Detalles del ataque en el sector Soco
El crimen se registró en horas de la noche del pasado viernes 27 de febrero. Según los reportes policiales y testimonios de allegados, Carpio se encontraba en su vivienda, ubicada en el sector Soco 1 del municipio José Félix Ribas, cuando la violencia irrumpió en su hogar. Dos sujetos desconocidos, que se desplazaban en una motocicleta, llegaron al lugar y, sin mediar palabra alguna, abrieron fuego contra el joven y su padre.
Jesús recibió múltiples impactos de proyectil en zonas vitales. A pesar de que sus familiares actuaron con rapidez para trasladarlo al hospital Dr. Pedro del Corral, los esfuerzos médicos fueron insuficientes; el joven falleció poco después de su ingreso debido a la severidad de las lesiones. En el mismo incidente, su padre, José Alejandro Carpio Matos, sufrió una herida de bala en el brazo. Este último fue remitido al hospital Dr. Rafael Zamora Arévalo en Valle de la Pascua, donde los médicos informaron que se encuentra en condición estable.
El proceso de deportación desde Florida
La trayectoria de Carpio hacia este desenlace fatal comenzó en Estados Unidos, donde intentaba construir un futuro para su familia. Residía en Orlando junto a su esposa y sus hijos, y contaba con el Estatus de Protección Temporal (TPS), además de tener una solicitud de asilo en trámite. Sin embargo, un incidente de tránsito menor cambió su destino. Fue detenido tras una parada de tráfico por conducir con una licencia vencida y placas suspendidas.
Aunque su familia logró gestionar y pagar la fianza correspondiente, el joven fue transferido a la custodia del Servicio de Inmigración y Control de Aduanas (ICE). Tras permanecer aproximadamente un mes bajo detención migratoria, fue deportado a Venezuela el 23 de febrero. Al llegar a territorio venezolano, fue liberado por las autoridades nacionales al día siguiente, trasladándose de inmediato a Guárico para reencontrarse con sus parientes, sin imaginar que solo tendría tres días de vida en su tierra natal.

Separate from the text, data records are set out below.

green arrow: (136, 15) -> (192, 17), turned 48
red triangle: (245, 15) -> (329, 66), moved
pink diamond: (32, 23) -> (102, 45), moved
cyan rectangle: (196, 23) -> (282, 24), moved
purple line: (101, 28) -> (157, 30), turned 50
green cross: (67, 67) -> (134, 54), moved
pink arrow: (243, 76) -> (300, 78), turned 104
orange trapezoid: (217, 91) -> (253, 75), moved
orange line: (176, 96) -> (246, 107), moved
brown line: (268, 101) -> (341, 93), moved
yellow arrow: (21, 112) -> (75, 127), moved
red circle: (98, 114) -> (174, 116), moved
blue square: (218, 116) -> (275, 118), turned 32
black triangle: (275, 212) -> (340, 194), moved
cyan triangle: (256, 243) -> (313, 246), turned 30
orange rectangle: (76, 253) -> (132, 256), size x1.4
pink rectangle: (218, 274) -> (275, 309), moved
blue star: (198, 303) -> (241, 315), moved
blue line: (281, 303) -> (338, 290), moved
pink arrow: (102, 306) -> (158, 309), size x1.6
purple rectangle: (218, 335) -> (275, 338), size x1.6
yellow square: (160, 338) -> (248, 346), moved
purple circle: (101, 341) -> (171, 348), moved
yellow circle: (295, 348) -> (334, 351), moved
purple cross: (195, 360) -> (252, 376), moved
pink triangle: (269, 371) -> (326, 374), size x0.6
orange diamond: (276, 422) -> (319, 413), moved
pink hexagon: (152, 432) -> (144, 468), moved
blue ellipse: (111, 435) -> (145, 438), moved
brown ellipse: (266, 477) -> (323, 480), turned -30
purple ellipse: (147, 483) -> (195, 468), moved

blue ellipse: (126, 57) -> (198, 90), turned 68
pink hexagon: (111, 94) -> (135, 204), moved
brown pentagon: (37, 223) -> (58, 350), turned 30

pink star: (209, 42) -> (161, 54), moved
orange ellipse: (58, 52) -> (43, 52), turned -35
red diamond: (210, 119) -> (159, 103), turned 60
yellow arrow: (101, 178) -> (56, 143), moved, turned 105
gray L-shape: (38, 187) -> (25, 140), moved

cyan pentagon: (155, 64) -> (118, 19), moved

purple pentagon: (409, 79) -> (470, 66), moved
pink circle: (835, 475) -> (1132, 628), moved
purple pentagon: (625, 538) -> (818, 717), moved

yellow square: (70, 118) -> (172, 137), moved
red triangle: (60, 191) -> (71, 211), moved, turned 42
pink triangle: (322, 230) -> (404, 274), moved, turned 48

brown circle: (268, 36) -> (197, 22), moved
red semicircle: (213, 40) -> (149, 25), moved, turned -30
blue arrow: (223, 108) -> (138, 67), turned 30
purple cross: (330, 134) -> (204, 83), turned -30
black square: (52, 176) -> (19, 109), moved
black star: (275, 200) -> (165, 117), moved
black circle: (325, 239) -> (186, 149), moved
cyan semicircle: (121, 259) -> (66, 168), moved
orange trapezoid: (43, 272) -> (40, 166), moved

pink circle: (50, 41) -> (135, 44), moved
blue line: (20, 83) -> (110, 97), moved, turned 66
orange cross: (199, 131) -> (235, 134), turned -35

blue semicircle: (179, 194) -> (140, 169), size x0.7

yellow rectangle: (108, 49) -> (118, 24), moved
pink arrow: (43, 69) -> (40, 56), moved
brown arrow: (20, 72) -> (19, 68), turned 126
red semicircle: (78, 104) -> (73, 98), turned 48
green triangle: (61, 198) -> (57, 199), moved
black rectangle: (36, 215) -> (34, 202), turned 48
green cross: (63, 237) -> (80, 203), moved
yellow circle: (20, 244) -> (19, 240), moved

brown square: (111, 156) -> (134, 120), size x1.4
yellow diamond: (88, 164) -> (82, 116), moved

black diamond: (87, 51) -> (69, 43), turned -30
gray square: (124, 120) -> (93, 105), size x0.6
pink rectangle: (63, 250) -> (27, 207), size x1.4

Hipótesis y exigencia de justicia
Hasta el momento, las autoridades no han determinado un móvil oficial, pero la familia de la víctima maneja hipótesis claras. Los parientes han señalado que el ataque podría estar vinculado a un intento de extorsión, una práctica delictiva común en la zona. La sospecha radica en que grupos criminales suelen identificar a quienes regresan del extranjero asumiendo que poseen recursos económicos.
La esposa e hijos de Carpio permanecen en Florida, enfrentando el duelo a la distancia mientras exigen que el Cuerpo de Investigaciones Científicas, Penales y Criminalísticas (Cicpc) esclarezca el homicidio. Este caso resalta la cruda realidad de la inseguridad y la falta de garantías para los ciudadanos que, tras años de esfuerzo en el exterior, se ven forzados a volver a entornos de alta peligrosidad.